● TÂCHE À FAIRE 1
Recopiez à l'identique, s'il vous plaît, le passage des rangées qui va de leur tout début jusqu'à la ligne contenant « 4. **Explore API**: Visit », cette ligne comprise.

07.10.2005 - Cérémonie des 20 ans du RAID

7 octobre 2005

Intervention de M. Nicolas Sarkozy, Ministre d'Etat, Ministre de l'Intérieur et de l'Aménagement du Territoire lors de la cérémonie des 20 ans du RAID à Bièvres


Messieurs les directeurs,
Mesdames et messieurs

J'éprouve aujourd'hui un immense plaisir à prendre la parole devant vous, pour célébrer les 20 ans du Raid.

Vous connaissez les liens qui m'attachent à votre unité, depuis qu'en 1993, j'étais avec vous pour négocier avec le preneur d'otages dans l'école maternelle de Neuilly.

Le RAID vivait alors ses premières années. Vous retrouver aujourd'hui c'est comme croiser un ami d'enfance, qui a grandi, qui a traversé des épreuves et avec lequel on peut évoquer les choses que l'on a partagées, parce que depuis Neuilly, nous avons vécu d'autres événements intenses ensemble.

Mais célébrer les vingt ans du RAID, c'est aussi prendre acte du succès d'une filiation trentenaire entre les premières unités d'intervention et la consécration d'une unité d'élite.

[Sources de documents en texte brut]
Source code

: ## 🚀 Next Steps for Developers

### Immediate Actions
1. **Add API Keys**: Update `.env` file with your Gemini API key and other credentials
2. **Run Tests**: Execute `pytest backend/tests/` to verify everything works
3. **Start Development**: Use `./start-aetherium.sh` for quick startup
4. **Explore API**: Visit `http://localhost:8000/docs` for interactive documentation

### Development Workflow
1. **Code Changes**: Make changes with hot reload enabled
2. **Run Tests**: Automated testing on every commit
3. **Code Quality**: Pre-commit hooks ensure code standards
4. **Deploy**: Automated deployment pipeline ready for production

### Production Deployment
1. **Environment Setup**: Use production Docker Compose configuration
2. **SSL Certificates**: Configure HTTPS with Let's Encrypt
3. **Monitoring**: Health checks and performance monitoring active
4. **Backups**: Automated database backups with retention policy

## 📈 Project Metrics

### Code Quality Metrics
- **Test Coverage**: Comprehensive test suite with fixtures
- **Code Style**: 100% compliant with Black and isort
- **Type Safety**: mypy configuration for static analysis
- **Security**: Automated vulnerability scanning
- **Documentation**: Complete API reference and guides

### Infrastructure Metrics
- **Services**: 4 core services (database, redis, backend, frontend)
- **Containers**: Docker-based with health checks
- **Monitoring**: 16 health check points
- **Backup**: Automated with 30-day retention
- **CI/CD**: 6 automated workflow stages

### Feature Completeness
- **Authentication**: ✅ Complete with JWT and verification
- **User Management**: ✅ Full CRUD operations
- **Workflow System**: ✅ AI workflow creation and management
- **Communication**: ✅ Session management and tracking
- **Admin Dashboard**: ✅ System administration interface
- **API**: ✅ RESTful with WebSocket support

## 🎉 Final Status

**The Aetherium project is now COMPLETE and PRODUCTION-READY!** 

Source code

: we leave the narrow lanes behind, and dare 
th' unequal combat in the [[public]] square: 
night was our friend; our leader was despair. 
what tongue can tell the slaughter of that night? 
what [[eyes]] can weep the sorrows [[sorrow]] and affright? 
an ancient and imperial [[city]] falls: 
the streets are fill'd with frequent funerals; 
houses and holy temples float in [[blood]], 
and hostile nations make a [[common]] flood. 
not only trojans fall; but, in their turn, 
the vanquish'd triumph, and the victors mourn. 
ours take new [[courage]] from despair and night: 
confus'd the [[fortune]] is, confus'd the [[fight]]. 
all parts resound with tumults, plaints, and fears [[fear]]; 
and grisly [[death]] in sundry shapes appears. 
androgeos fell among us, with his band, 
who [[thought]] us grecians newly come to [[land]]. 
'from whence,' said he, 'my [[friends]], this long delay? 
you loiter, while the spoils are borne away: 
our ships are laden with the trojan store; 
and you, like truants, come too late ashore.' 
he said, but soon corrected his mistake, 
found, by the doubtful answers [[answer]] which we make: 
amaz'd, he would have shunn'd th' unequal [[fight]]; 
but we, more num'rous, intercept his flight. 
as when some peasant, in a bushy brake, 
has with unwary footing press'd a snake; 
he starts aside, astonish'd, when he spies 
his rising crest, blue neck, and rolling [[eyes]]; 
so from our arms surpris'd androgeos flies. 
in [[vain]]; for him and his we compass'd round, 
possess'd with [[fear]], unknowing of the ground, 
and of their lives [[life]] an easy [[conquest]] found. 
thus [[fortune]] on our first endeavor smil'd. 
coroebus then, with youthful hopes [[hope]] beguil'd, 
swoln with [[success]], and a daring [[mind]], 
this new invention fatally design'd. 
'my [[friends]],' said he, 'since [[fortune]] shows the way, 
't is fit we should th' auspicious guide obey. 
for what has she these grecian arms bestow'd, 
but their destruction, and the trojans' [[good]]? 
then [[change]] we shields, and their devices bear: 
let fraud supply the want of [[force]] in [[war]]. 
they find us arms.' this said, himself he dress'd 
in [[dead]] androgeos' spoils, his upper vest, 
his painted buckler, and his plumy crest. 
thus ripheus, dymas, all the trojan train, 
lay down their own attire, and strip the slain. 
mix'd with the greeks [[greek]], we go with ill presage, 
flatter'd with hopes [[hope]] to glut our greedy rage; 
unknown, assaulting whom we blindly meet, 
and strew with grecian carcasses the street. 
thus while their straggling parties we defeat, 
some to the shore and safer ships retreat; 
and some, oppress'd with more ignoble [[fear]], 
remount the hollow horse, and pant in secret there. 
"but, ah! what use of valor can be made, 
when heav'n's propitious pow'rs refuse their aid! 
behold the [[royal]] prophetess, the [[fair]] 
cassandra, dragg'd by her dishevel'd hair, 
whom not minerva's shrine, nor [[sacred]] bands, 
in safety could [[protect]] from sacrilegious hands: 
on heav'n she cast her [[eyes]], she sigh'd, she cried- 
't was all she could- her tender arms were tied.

● TÂCHE À FAIRE 2
D'après le discours sur les 20 ans du RAID, dans quelle ville se tient la cérémonie ?

● RÉPONSE ATTENDUE 1
Source code

: ## 🚀 Next Steps for Developers

### Immediate Actions
1. **Add API Keys**: Update `.env` file with your Gemini API key and other credentials
2. **Run Tests**: Execute `pytest backend/tests/` to verify everything works
3. **Start Development**: Use `./start-aetherium.sh` for quick startup
4. **Explore API**: Visit `http://localhost:8000/docs` for interactive documentation

● RÉPONSE ATTENDUE 2
À Bièvres.